▶ _WHAT IS REQUIRED_: The records below must be transcribed precisely and in full.

Collected data

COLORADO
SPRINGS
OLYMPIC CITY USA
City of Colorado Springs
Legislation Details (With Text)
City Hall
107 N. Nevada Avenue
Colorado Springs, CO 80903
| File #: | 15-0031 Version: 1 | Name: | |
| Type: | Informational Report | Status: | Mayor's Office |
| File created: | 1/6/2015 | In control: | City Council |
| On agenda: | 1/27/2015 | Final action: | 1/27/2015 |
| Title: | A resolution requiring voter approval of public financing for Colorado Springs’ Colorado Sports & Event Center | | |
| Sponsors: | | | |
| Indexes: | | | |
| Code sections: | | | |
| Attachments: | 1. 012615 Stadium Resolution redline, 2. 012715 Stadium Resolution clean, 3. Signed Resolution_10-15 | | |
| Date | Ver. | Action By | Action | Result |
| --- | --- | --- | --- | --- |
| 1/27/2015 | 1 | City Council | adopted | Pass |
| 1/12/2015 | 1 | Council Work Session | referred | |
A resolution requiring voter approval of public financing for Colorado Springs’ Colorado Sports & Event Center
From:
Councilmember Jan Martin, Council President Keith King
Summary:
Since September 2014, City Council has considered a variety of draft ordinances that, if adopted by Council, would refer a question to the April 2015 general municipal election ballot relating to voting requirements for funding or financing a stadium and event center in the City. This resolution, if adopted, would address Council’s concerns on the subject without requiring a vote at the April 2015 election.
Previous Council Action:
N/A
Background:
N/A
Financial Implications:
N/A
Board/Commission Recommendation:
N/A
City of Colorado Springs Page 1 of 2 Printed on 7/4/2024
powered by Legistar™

▶ _OUTPUT_:
COLORADO
SPRINGS
OLYMPIC CITY USA
City of Colorado Springs
Legislation Details (With Text)
City Hall
107 N. Nevada Avenue
Colorado Springs, CO 80903
| File #: | 15-0031 Version: 1 | Name: | |
| Type: | Informational Report | Status: | Mayor's Office |
| File created: | 1/6/2015 | In control: | City Council |
| On agenda: | 1/27/2015 | Final action: | 1/27/2015 |
| Title: | A resolution requiring voter approval of public financing for Colorado Springs’ Colorado Sports & Event Center | | |
| Sponsors: | | | |
| Indexes: | | | |
| Code sections: | | | |
| Attachments: | 1. 012615 Stadium Resolution redline, 2. 012715 Stadium Resolution clean, 3. Signed Resolution_10-15 | | |
| Date | Ver. | Action By | Action | Result |
| --- | --- | --- | --- | --- |
| 1/27/2015 | 1 | City Council | adopted | Pass |
| 1/12/2015 | 1 | Council Work Session | referred | |
A resolution requiring voter approval of public financing for Colorado Springs’ Colorado Sports & Event Center
From:
Councilmember Jan Martin, Council President Keith King
Summary:
Since September 2014, City Council has considered a variety of draft ordinances that, if adopted by Council, would refer a question to the April 2015 general municipal election ballot relating to voting requirements for funding or financing a stadium and event center in the City. This resolution, if adopted, would address Council’s concerns on the subject without requiring a vote at the April 2015 election.
Previous Council Action:
N/A
Background:
N/A
Financial Implications:
N/A
Board/Commission Recommendation:
N/A
City of Colorado Springs Page 1 of 2 Printed on 7/4/2024
powered by Legistar™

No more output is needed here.